When sql.DB isn’t enough: PgBouncer

Go’s built-in pool is per-process. If you have 10 application instances each with MaxOpenConns(25), that’s 250 connections to Postgres — potentially more than the database can handle.

PgBouncer sits between your application and the database as a lightweight connection proxy. All application instances connect to PgBouncer, and PgBouncer maintains a smaller pool of actual database connections.

┌─────────┐
│  App 1  │──┐
└─────────┘  │    ┌───────────┐    ┌──────────┐
┌─────────┐  ├───▶│ PgBouncer │───▶│ Postgres │
│  App 2  │──┤    └───────────┘    └──────────┘
└─────────┘  │      20 conns         max 100
┌─────────┐  │
│  App 3  │──┘
└─────────┘
  25 each = 75 client conns

Pool modes

PgBouncer supports three pooling modes:

Transaction pooling — a connection is assigned for the duration of a transaction, then returned. This is the most efficient mode and works for the majority of applications.

Session pooling — a connection is assigned for the entire client session. Behaves like a normal connection pool. Less efficient but supports session-level features like SET commands and prepared statements.

Statement pooling — a connection is assigned per statement. The most aggressive mode, but breaks multi-statement transactions. Rarely used.

Transaction pooling is the default and the right choice unless you have a specific reason for session pooling.

Basic PgBouncer config

[databases]
myapp = host=localhost port=5432 dbname=myapp

[pgbouncer]
listen_addr = 0.0.0.0
listen_port = 6432
auth_type = md5
auth_file = /etc/pgbouncer/userlist.txt
pool_mode = transaction
max_client_conn = 200
default_pool_size = 20

Your applications connect to PgBouncer on port 6432 instead of Postgres on 5432. PgBouncer maintains only 20 actual connections to Postgres regardless of how many clients connect.

PgBouncer gotchas

Prepared statements don’t work in transaction mode. Postgres prepared statements are session-scoped. In transaction pooling mode, consecutive queries might use different backend connections, so a statement prepared on one connection won’t exist on the next. Use simple_query protocol or switch to session pooling if you need prepared statements.

Session-level state is lost between transactions. SET search_path, SET timezone, or any other session configuration won’t persist across transactions in transaction pooling mode. Set these per-transaction or use connection parameters in the connection string.

LISTEN/NOTIFY requires session mode. If your application uses Postgres pub/sub, those subscriptions are session-scoped and won’t work with transaction pooling.

Cloud-managed alternatives

If you’re on GCP, Cloud SQL Proxy handles connection management and authentication for Cloud SQL instances. It provides encrypted tunnels and IAM-based auth without running PgBouncer yourself.

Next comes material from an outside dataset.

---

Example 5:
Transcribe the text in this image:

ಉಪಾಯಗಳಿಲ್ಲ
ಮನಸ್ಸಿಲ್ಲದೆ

On AWS, RDS Proxy provides similar functionality — a managed connection pool between your application and RDS or Aurora.

Both are drop-in replacements for running your own PgBouncer, with the tradeoff of less configurability.

The mental model

Think of it as three layers:

  1. Application pool (sql.DB) — limits connections per process
  2. Connection proxy (PgBouncer / Cloud SQL Proxy) — limits connections across all processes
  3. Database (Postgres max_connections) — the hard ceiling

Layer 1 is always there in Go. Layer 2 becomes necessary when you scale beyond a few application instances. Layer 3 is what you’re protecting.

The goal is to keep layer 3 well below its limit while still giving your application enough concurrency to serve traffic. A well-tuned pool means your database handles the connections it’s good at, and your application doesn’t waste time opening connections it doesn’t need.